Top of PROVIDED RECORDS
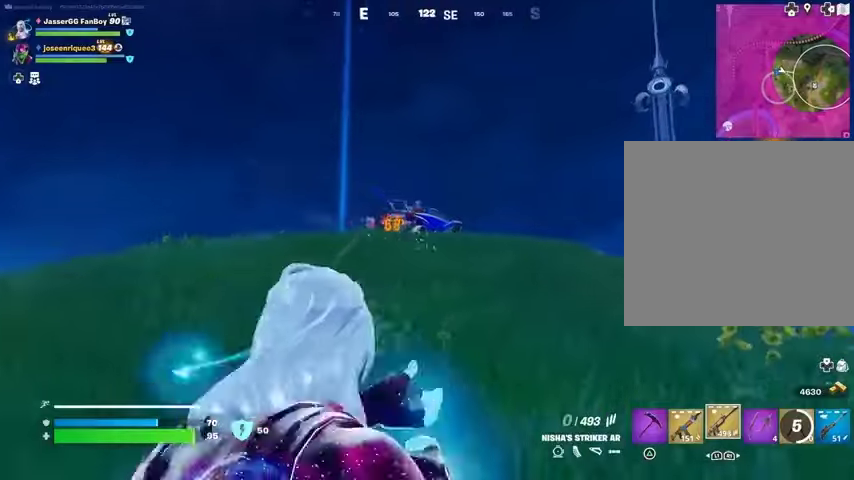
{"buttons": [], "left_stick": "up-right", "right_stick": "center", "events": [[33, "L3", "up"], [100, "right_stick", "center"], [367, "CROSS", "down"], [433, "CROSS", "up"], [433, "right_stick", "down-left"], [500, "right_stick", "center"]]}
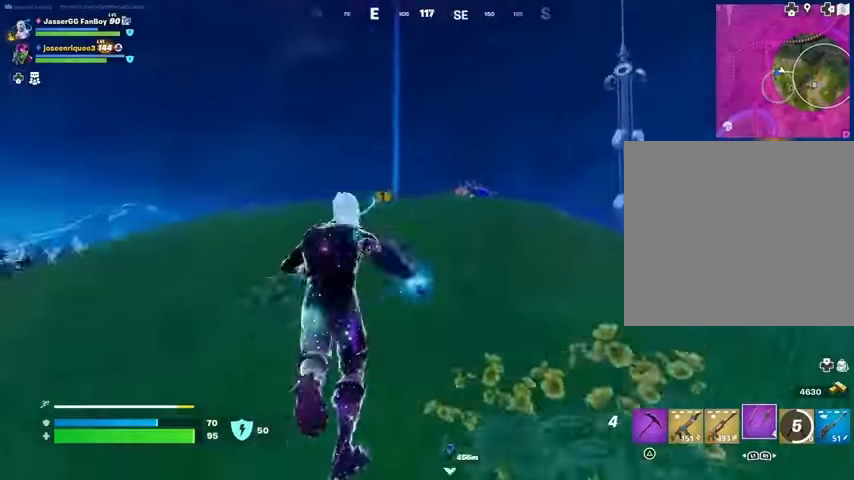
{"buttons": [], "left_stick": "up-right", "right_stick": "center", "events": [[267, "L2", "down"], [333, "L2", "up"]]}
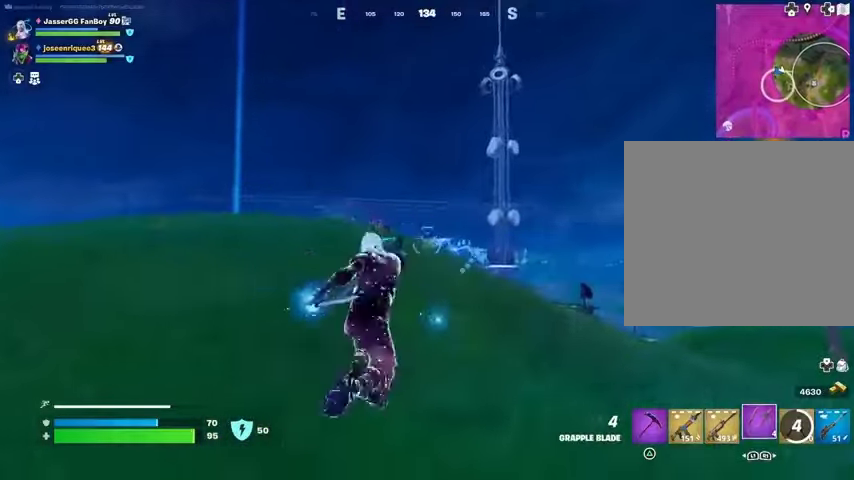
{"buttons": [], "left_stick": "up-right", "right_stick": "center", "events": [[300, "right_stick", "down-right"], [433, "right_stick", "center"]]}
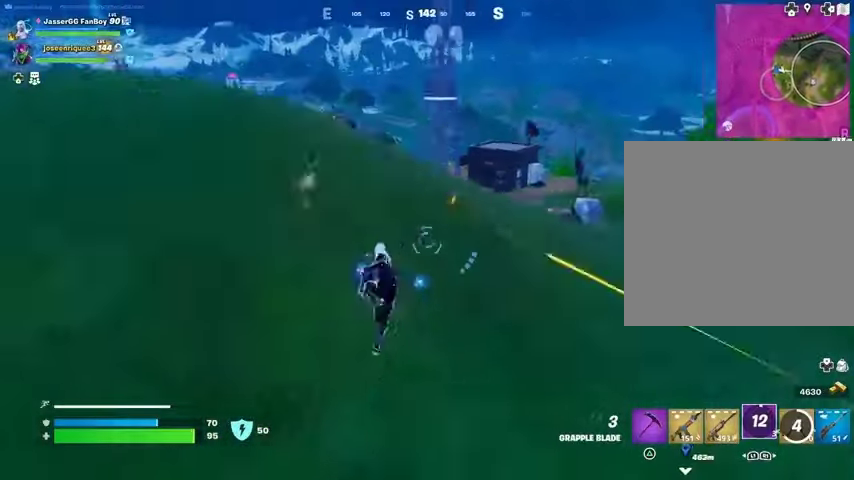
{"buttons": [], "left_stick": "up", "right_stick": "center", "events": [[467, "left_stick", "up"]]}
Bottom of PROVIDED RECORDS
Top of PROVIDED RECORDS
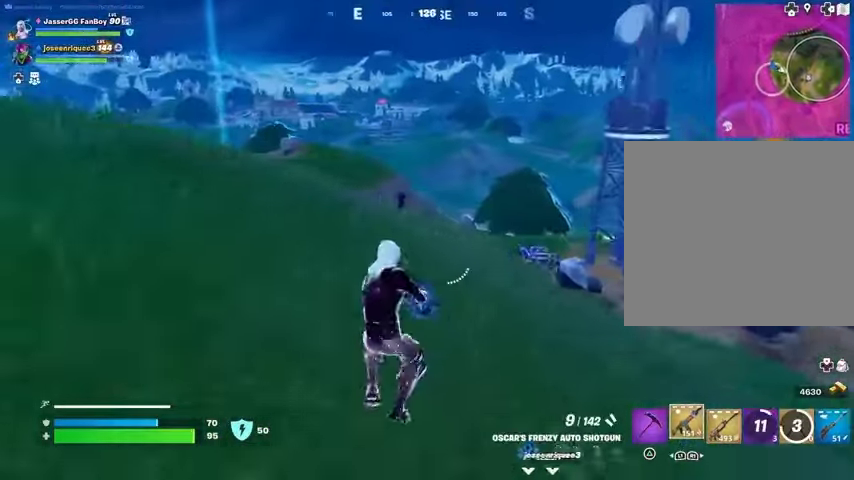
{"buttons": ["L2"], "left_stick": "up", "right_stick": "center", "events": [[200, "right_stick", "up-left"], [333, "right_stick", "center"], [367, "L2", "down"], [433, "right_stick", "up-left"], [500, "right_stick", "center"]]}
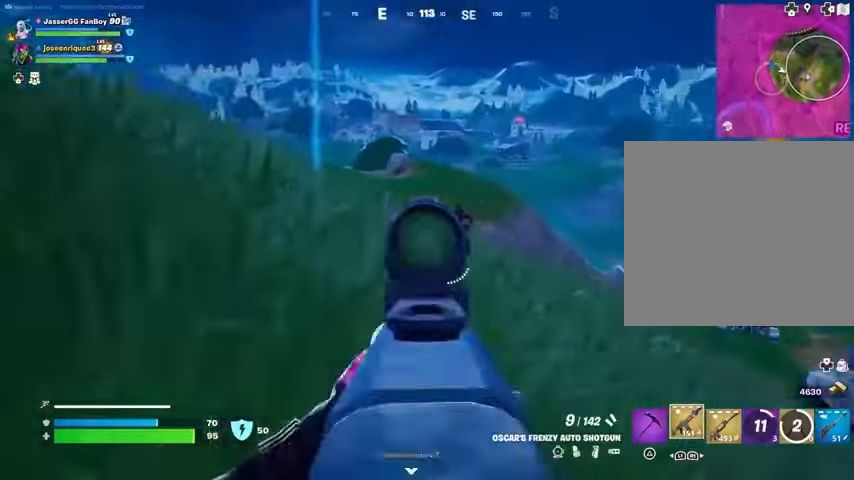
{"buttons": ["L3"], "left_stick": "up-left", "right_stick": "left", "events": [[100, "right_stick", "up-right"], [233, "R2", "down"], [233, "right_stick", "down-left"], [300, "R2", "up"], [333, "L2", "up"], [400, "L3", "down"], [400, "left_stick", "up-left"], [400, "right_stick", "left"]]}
Bottom of PROVIDED RECORDS
◆ ABOUT THIS EXERCISE ◆
Please report every line of the records above that contains the word "down".

◆ WRITTEN RESPONSE ◆
{"buttons": [], "left_stick": "up-right", "right_stick": "center", "events": [[33, "L3", "up"], [100, "right_stick", "center"], [367, "CROSS", "down"], [433, "CROSS", "up"], [433, "right_stick", "down-left"], [500, "right_stick", "center"]]}
{"buttons": [], "left_stick": "up-right", "right_stick": "center", "events": [[267, "L2", "down"], [333, "L2", "up"]]}
{"buttons": [], "left_stick": "up-right", "right_stick": "center", "events": [[300, "right_stick", "down-right"], [433, "right_stick", "center"]]}
{"buttons": ["L2"], "left_stick": "up", "right_stick": "center", "events": [[200, "right_stick", "up-left"], [333, "right_stick", "center"], [367, "L2", "down"], [433, "right_stick", "up-left"], [500, "right_stick", "center"]]}
{"buttons": ["L3"], "left_stick": "up-left", "right_stick": "left", "events": [[100, "right_stick", "up-right"], [233, "R2", "down"], [233, "right_stick", "down-left"], [300, "R2", "up"], [333, "L2", "up"], [400, "L3", "down"], [400, "left_stick", "up-left"], [400, "right_stick", "left"]]}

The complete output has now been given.